Citing changes in some long established economic patterns and the strengths of credit union cooperation, TMG Financial Services launched a finance CUSO that will help other CUSOs fund their operations, particularly their lending.

TMG Financial Services is a subsidiary of TMG, a card processing CUSO that is affiliated with the Iowa Credit Union League.

Building on its previous success and experience with financing the purchase and management of credit union credit card portfolios, TMG Financial Services has announced it will do something similar for other CUSOs seeking credit lines.

The CUSO has long given credit unions the opportunity to invest in its purchase and management of CU credit card portfolios called the collateralized advance program. Through the CAP, credit unions are able to finance TMG's acquisition of new CU card portfolios and, in return, earn interest on their investment that is often sharply better than that available from other investments.

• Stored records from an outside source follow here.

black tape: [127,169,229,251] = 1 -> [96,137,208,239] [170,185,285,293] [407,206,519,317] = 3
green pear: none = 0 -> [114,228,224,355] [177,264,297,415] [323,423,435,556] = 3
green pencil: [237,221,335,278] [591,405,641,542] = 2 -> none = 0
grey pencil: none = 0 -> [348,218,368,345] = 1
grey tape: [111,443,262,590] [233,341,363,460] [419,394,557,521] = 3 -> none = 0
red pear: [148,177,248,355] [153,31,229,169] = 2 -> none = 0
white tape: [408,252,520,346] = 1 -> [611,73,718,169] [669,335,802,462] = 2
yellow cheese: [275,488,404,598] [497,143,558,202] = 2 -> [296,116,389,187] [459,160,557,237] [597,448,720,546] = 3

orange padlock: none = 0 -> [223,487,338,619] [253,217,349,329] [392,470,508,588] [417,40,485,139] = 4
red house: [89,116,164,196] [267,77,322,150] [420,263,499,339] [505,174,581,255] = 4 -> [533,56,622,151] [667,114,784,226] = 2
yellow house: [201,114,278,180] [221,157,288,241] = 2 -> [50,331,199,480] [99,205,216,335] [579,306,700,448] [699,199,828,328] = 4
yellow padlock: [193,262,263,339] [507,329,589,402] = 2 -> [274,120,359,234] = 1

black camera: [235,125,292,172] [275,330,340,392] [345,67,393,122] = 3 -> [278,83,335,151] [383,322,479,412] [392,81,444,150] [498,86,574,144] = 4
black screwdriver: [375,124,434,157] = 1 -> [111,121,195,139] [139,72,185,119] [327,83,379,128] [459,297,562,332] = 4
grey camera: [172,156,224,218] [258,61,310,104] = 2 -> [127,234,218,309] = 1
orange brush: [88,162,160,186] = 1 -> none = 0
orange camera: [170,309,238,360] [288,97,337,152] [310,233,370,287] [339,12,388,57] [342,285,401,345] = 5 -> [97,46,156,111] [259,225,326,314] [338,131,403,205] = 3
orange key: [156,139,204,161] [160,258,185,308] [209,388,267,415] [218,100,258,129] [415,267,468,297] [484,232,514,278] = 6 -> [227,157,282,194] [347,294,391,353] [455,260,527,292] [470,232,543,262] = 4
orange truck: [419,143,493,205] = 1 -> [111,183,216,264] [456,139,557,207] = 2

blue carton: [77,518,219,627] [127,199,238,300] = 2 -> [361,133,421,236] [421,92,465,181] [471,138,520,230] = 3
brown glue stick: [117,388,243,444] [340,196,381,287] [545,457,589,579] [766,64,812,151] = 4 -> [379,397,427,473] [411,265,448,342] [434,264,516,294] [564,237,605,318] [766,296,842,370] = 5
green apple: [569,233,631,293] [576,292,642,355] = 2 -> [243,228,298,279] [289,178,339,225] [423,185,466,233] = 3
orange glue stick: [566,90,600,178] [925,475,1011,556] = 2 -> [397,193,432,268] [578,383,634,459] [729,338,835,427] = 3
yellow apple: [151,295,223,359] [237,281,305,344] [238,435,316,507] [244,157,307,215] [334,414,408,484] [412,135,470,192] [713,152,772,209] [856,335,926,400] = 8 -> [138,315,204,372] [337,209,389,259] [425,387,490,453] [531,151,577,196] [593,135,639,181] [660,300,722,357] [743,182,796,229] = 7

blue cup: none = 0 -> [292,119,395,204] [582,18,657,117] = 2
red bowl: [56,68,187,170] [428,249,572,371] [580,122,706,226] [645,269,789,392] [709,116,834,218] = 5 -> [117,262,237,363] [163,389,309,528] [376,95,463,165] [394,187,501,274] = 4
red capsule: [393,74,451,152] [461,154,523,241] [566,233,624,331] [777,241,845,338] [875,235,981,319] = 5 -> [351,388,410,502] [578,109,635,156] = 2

The new CUSO, which TMG FS has dubbed CU Structured Finance, will build on that idea, according to TMG Financial Services CEO Jeff Russell.

"Credit unions have more liquidity than ever before and qualified loan demand is soft," said Russell. "CU Structured Finance is adding the surplus liquidity to a need resulting from a shifting and greatly diminished corporate network. As it stands today, there is no industry conduit to promote partnerships among credit unions outside of their own geographic regions."

Russell said that many corporate credit unions, in the wake of the corporate crisis, have cut their lending to CUSOs in particular, reeling back the credit lines for lending CUSOs in particular.

"CU Structured Finance will provide a way for a mortgage CUSO to have access to a warehouse line of credit for its business," Russell said. "Corporates used to provide this kind of loan, but they will no longer be able to do so."

CU Structured Finance will begin with helping primarily lending CUSOs, Russell explained, but would likely branch out to helping service CUSOs later. Lending CUSOs would be the primary focus because, in general, they are dealing with products that can be collateralized.

As an example Russell brought up a mortgage lending CUSO with which TMG is currently working on CU Structured Finance. Russell declined to name the CUSO but said it has been suffering for a while without an adequate warehouse line of credit for new mortgages.

Warehouse lines of credit are those lenders use to finance new mortgages during the period, usually 60 or 90 days, between when they fund a mortgage that conforms to secondary-market criteria and when they actually sell the mortgage on the secondary market.

Traditionally, corporate credit unions provided these kinds of loans, but Russell said changes in the corporate credit unions, both their business plans and regulations, are going to preclude this lending.

"The collapse of the corporate credit union structure has created a profound void in funding availability for the simple reason that the corporate credit unions have been the ultimate financial resource for credit unions and CUSOs. They have provided settlement services for payment systems, broker-dealer services, short-term liquidity and institutional funding for CUSOs," Russell wrote in a white paper TMG issued to support and explain its new CUSO.

"Credit unions and their CUSOs will be facing long-term issues as they seek to replace that funding mechanism. Individual credit unions certainly have problems stepping up and filling the gap. Federally charted credit unions are bound by the restrictions set forth in Rule 712.2 that states credit unions can only invest or loan 1% of assets each to a CUSO-that's limiting when you think of all the different CUSO interests credit unions have. State chartered credit unions usually fare a little better with a slightly higher limitation, sometimes as much as 5% of assets," he added.

But in the white paper, "Credit Union Collaboration: The Future of Investment Capital," Russell argued that this sort of arrangement is the way the credit union industry should go to continue building on one of its strengths: credit union's willingness to cooperate on common goals.

"There is an immediate need for transformational change," Russell wrote. "It begins with us looking for ways to collaborate, and yes, that means with capital. There are credit unions with liquidity. There are credit unions that need it. There are credit unions and CUSOs that have specific expertise in a product or service, and there are those that could use it. Yet, there is no efficient way for one to help the other-to leverage the power of our network. How we build that model will determine the industry's ability to step up and serve even more members," he argued.